Steps to Writing Headlines That Attract Attention
1) Spend Time On It
The headline is the heartbeat of an advertisement. It is going to draw the attention you need in order to make sales. According to John Caples in “Tested Advertising Methods” the copy can be a pretty simple task with the help of a good headline. If you have a great headline your copy can be less than fabulous, however without a good headline even award-winning copy is worthless. Caples explains, “If the headline doesn’t stop people, the copy might as well be written in Greek.” As discussed in the Newsletter it is important to take your time with the headline and make sure that it is your best possible choice. Spend time thinking about your product or service, what stands out? The answer is probably your key selling point and possibly a great headline.
2) It’s All About Them
Headlines that highlight benefits to the readers are generally the best options. These types of headlines are based on what your product or service can do for consumers. Who do you know that isn’t interested in benefiting themselves? It is our nature to be on the lookout for what will simplify our lives. What does your product do that is going to make my life easier? How are you going to save me a bunch of money? These are the types of things that are going to get people interested, and the types of facts that you want to lead with.
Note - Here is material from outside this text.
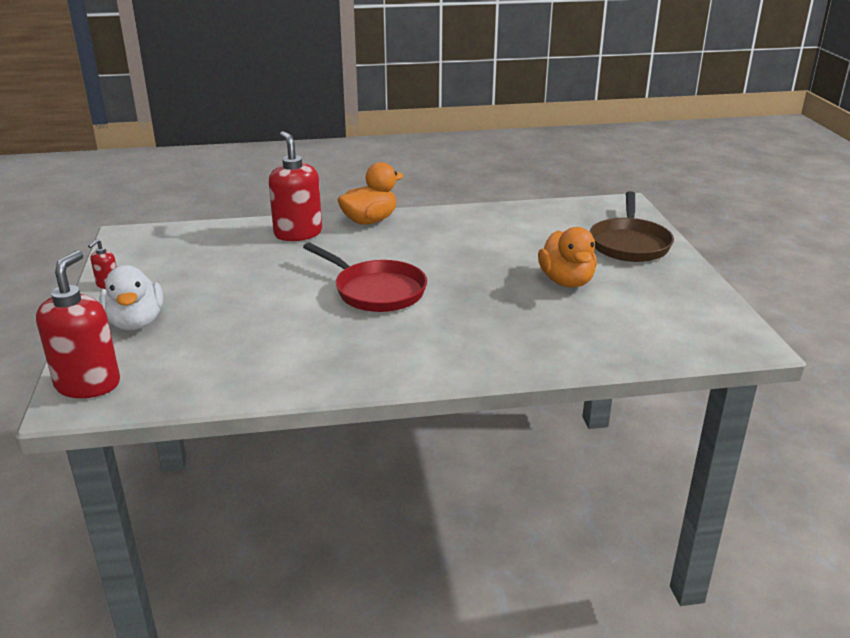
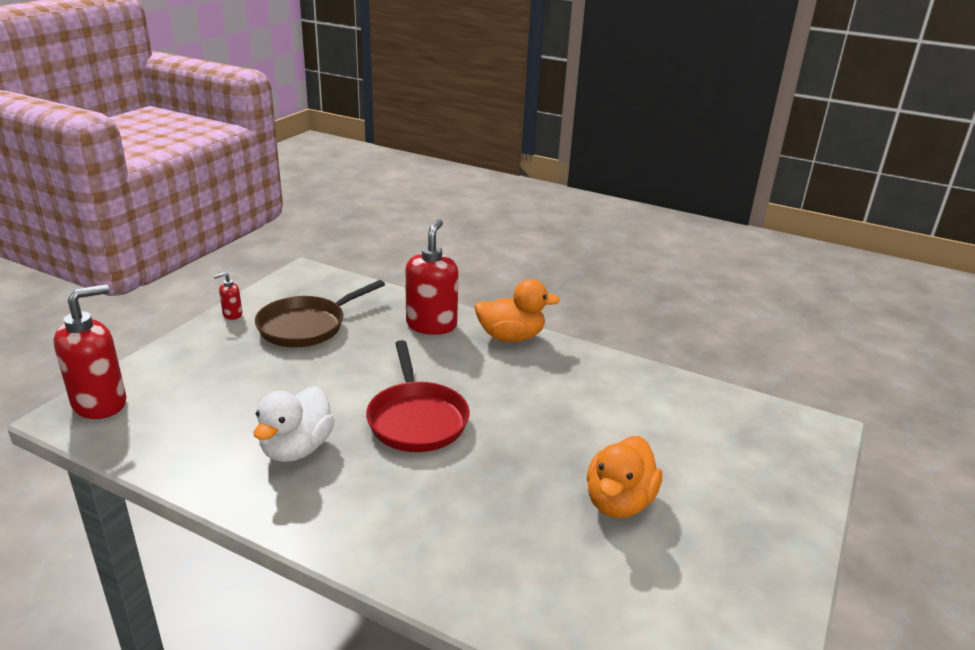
camera: 35 degrees right, 0 degrees up
white duck [99,265,163,330] -> white duck moved to [254,386,335,462]
brown pan [590,191,674,262] -> brown pan moved to [255,280,385,347]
3) Spark Curiosity (With Caution)
A curiosity headline will entice readers to read on. As mentioned in the Newsletter, curiosity headlines rarely work on curiosity alone. For example, a headline advertising life insurance read, “Is Worry Robbing You of the Good Things of Life?” This headline was written to spark a reader’s curiosity; however, a reader has no hint as to what to expect in the body of the ad. This headline is much too vague. What if the writer would have added self-interest to the headline, and would have come up with something like, “How Our Life Insurance Can Get You Back to Enjoying the Good Things in Life.” This headline sparks curiosity, but at the same time offers a benefit to readers. Make sure that your headlines intended to spark curiosity have a point.
4) People Like Quick & Easy
Generally, people want things now and with little work. This is why headlines that offer “Quick and Easy” solutions to life’s problems are generally successful. Adding “Quick and Easy” language to self-interest headlines are generally a recipe for success. For example, “How I Improved my Memory in One Evening.” Notice that this headline offers a benefit, improved memory, and also offers it quickly, in one evening. Also, note the specifics. This headline doesn’t just say “How I Improved my Memory Quickly” it gives a specific time period. Try to be specific when telling readers that something is quick and/or easy. How quick? How easy?
5) Get to Your Point
Unfortunately, few, if any people will actually take the time to read each and every newspaper ad in its entirety. That is why it is important to get to your point in the headline. If you spark curiosity, explain consumers benefits, and describe how quick and easy your product is, that is great! However, if you fail to mention what it is you are selling, your ad is a waste. The example, “Is Worry Robbing You of the Good Things of Life?” has no point, therefore does not invite people to continue passed the headline. Make sure that you give your potential clients a reason to keep reading.